Standalone Spark application in IntelliJ


I am trying to run a spark application (written in Scala) on a local server for debug. It seems that YARN is the default in the version of spark (2.2.1) that I have in the sbt build definitions, and according to an error I'm consistently getting, there is no spark/YARN server listening:

Client:920 - Failed to connect to server: 0.0.0.0/0.0.0.0:8032: retries get failed due to exceeded maximum allowed retries number

According to netstat indeed there is really no port 8032 on my local server, in listening state.

How would I typically accomplish running my spark application locally, in a way bypassing this problem?
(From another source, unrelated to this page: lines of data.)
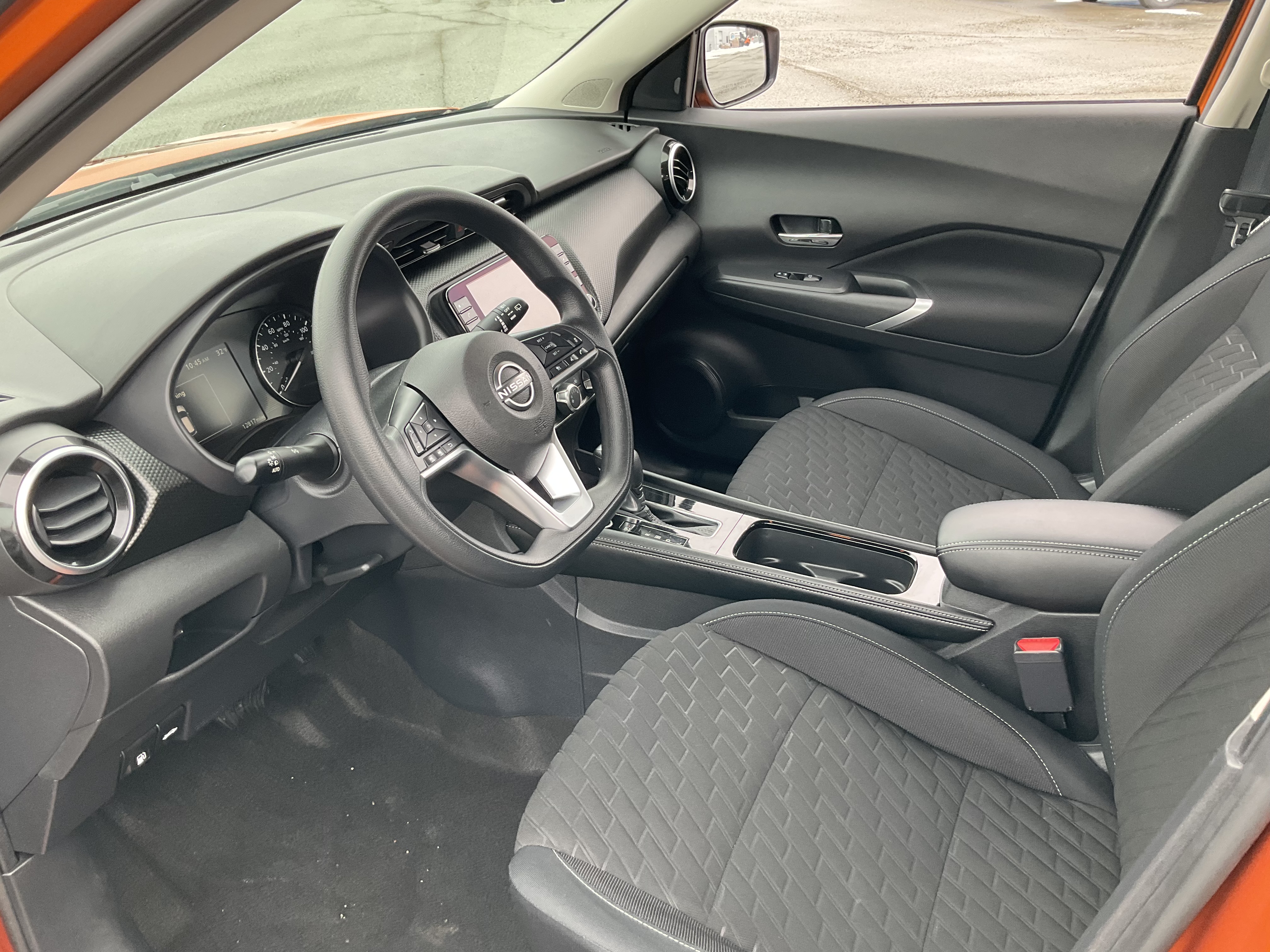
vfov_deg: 48.2
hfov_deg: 61.7
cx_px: 635
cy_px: 476
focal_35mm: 29
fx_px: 1064
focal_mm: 3
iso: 50
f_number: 1.8
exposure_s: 1/122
I only need the application to process a small amount of data for debug, and hence would like to be able to run locally, without reliance on specific SPARK/YARN installations and setups on the local server ― that would be an ideal debug setup.

Is that possible?

My sbt definitions already bring in all the necessary spark and spark.yarn jars. The problem also reproduces when running the same project in sbt, outside of IntelliJ.


Solution

  • You could submit spark application in local mode with .master("local[*]") if you have to test pipeline with miniscule data.

    Full code:

    val spark = SparkSession
      .builder
      .appName("myapp")
      .master("local[*]")
      .getOrCreate()
    

    For spark-submit use --master local[*] as one of the arguments. Refer this: https://spark.apache.org/docs/latest/submitting-applications.html

    Note: Do not hard code master in your codebase, always try to supply these variables from commandline. This makes application reusable for local/test/mesos/kubernetes/yarn/whatever.